Let me know the objective of this analysis/notebook and I can modify the notebook to accomplish this.
The objective is to determine how IC impacts LOIO results. Based on the previous analysis, we are able to make the following statement:
Poor LOIO performance was not a result of illumination correction, which we hypothesized could have introduced technical effects given our batched IDR_stream image processing, nor by our decision to balance models by uneven class distributions (Supplementary Figure 6B).
If matching single cells will give us a better answer and the analysis won't be too difficult, then I'd say go for it.
Gotcha! We do not need to do this. My view is that we use the IC model for everything except to confirm that IC is not impacting LOIO performance.

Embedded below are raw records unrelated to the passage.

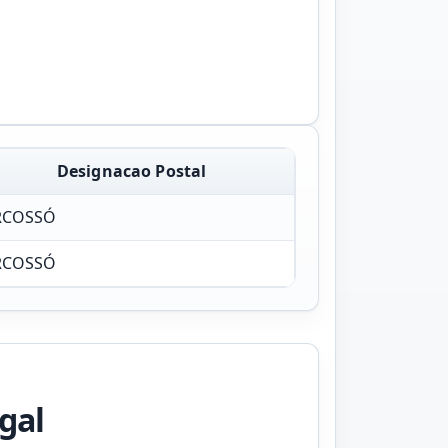
Designacao Postal
RCOSSÓ
RCOSSÓ
gal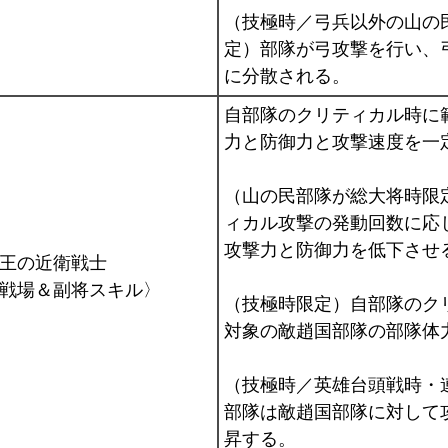
（技極時／弓兵以外の山の
定）部隊が弓攻撃を行い、
に分散される。
自部隊のクリティカル時に
力と防御力と攻撃速度を一
（山の民部隊が総大将時限
ィカル攻撃の発動回数に応
攻撃力と防御力を低下させ
王の近衛戦士
戦場＆副将スキル〉
（技極時限定）自部隊のク
対象の敵趙国部隊の部隊体
（技極時／英雄台頭戦時・
部隊は敵趙国部隊に対して
昇する。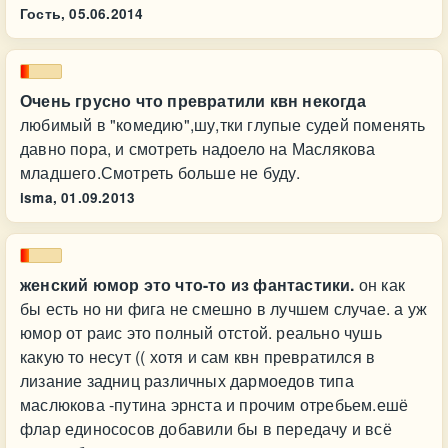
Гость,
05.06.2014
Очень грусно что превратили квн некогда
любимый в "комедию",шу,тки глупые судей поменять
давно пора, и смотреть надоело на Маслякова
младшего.Смотреть больше не буду.
isma,
01.09.2013
женский юмор это что-то из фантастики.
он как
бы есть но ни фига не смешно в лучшем случае. а уж
юмор от раис это полный отстой. реально чушь
какую то несут (( хотя и сам квн превратился в
лизание задниц различных дармоедов типа
маслюкова -путина эрнста и прочим отребьем.ешё
флар единососов добавили бы в передачу и всё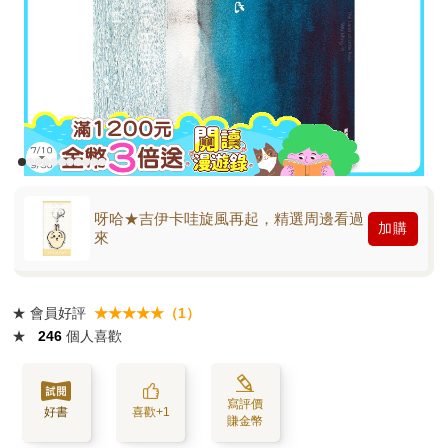
呀哈★吉伊卡哇旋風再起，精選周邊看過
加購
來
★
會員好評
★★★★★（1）
★
246
個人喜歡
寫評價
好書
喜歡+1
賺金幣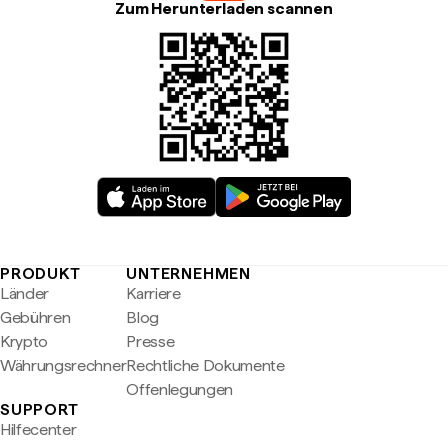
Zum Herunterladen scannen
PRODUKT
UNTERNEHMEN
Länder
Karriere
Gebühren
Blog
Krypto
Presse
Währungsrechner
Rechtliche Dokumente
Offenlegungen
SUPPORT
Hilfecenter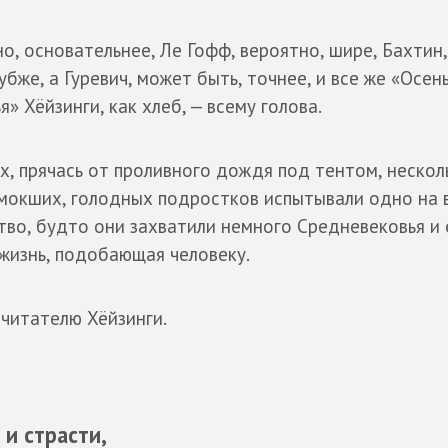
о, основательнее, Ле Гофф, вероятно, шире, Бахтин,
убже, а Гуревич, может быть, точнее, и все же «Осен
» Хёйзинги, как хлеб, — всему голова.
ах, прячась от проливного дождя под тентом, нескол
мокших, голодных подростков испытывали одно на 
ство, будто они захватили немного Средневековья и 
 жизнь, подобающая человеку.
 читателю Хёйзинги.
 и страсти,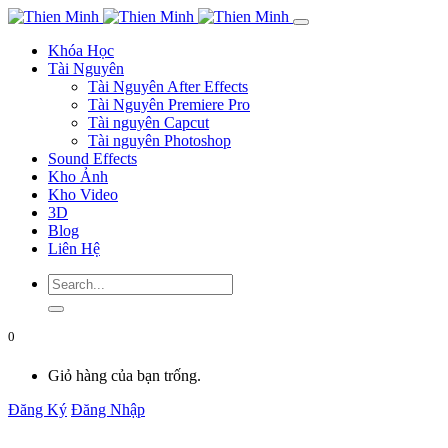
Khóa Học
Tài Nguyên
Tài Nguyên After Effects
Tài Nguyên Premiere Pro
Tài nguyên Capcut
Tài nguyên Photoshop
Sound Effects
Kho Ảnh
Kho Video
3D
Blog
Liên Hệ
0
Giỏ hàng của bạn trống.
Đăng Ký
Đăng Nhập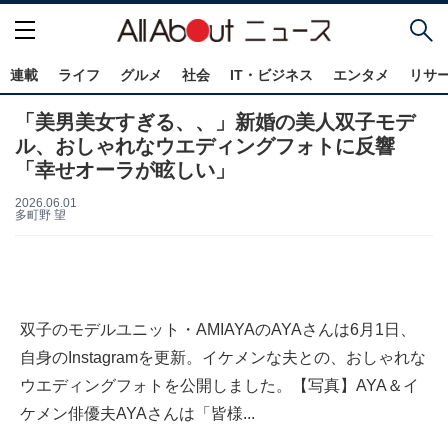
連載
ライフ
グルメ
社会
IT・ビジネス
エンタメ
リサ
「美男美女すぎる、、」新婚の美人双子モデ
ル、おしゃれなウエディングフォトに反響
「幸せオーラが眩しい」
2026.06.01
多町野 望
双子のモデルユニット・AMIAYAのAYAさんは6月1日、
自身のInstagramを更新。イケメンな夫との、おしゃれな
ウエディングフォトを公開しました。【写真】AYA＆イ
ケメン俳優夫AYAさんは「皆様...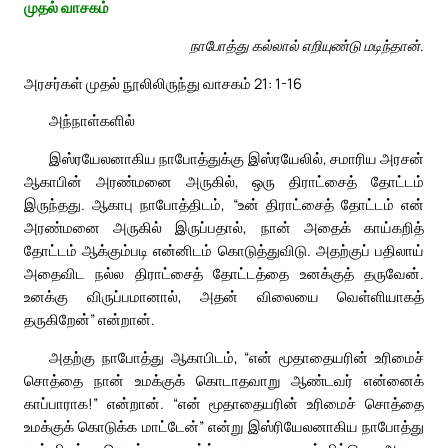
முதல் வாசகம்
நாபோத்து கல்லால் எறியுண்டு மடிந்தான்.
அரசர்கள் முதல் நூலிலிருந்து வாசகம் 21: 1-16
அந்நாள்களில்
இஸ்ரயேலனாகிய நாபோத்துக்கு இஸ்ரயேலில், சமாரிய அரசன்
ஆகாபின் அரண்மனை அருகில், ஒரு திராட்சைத் தோட்டம்
இருந்தது. ஆகாபு நாபோத்திடம், “உன் திராட்சைத் தோட்டம் என்
அரண்மனை அருகில் இருப்பதால், நான் அதைக் காய்கறித்
தோட்டம் ஆக்கும்படி என்னிடம் கொடுத்துவிடு. அதற்குப் பதிலாய்
அதைவிட நல்ல திராட்சைத் தோட்டத்தை உனக்குத் தருவேன்.
உனக்கு விருப்பமானால், அதன் விலையை வெள்ளியாகத்
தருகிறேன்” என்றான்.
அதற்கு நாபோத்து ஆகாபிடம், “என் மூதாதையரின் உரிமைச்
சொத்தை நான் உமக்குக் கொடாதவாறு ஆண்டவர் என்னைக்
காப்பாராக!” என்றான். “என் மூதாதையரின் உரிமைச் சொத்தை
உமக்குக் கொடுக்க மாட்டேன்” என்று இஸ்ரியேலனாகிய நாபோத்து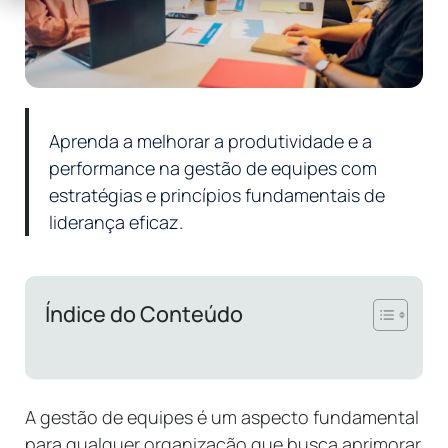
Aprenda a melhorar a produtividade e a
performance na gestão de equipes com
estratégias e princípios fundamentais de
liderança eficaz.
Índice do Conteúdo
A gestão de equipes é um aspecto fundamental
para qualquer organização que busca aprimorar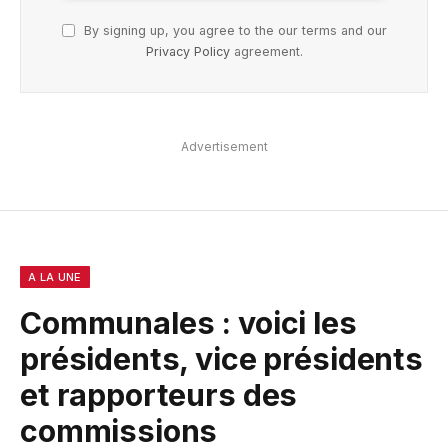
By signing up, you agree to the our terms and our
Privacy Policy
agreement.
Advertisement
A LA UNE
Communales : voici les
présidents, vice présidents
et rapporteurs des
commissions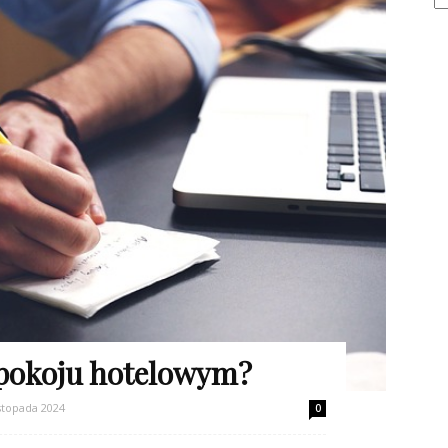
 pokoju hotelowym?
istopada 2024
0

Sounds good! In this case I will file I small PR to simply change the labeled_data_path
to pathlib.Path("../0.download_data/data/labeled_data__ic.csv.gz")
.
My instincts are that we don't need to align them. Supplementary Figure 6 shows only minimal impact between ic and no-ic. Do you expect that aligning single cells will show a different result?
Nope, I wouldn't expect aligning single cells to show a different result, and I would expect it to be difficult to refactor the repository for this adjustment. Let's leave the cells unaligned 👍
@roshankern - is it safe to close this issue?
Thank you for the ping on this! @gwaybio are you able to review and/or merge #65? Then we can close this issue.
I see three different labeled cell counts, and I would like to confirm the correct total.
Maybe there is something wonky going on with LOIO?
@roshankern do you know why we're seeing these cell count discrepancies?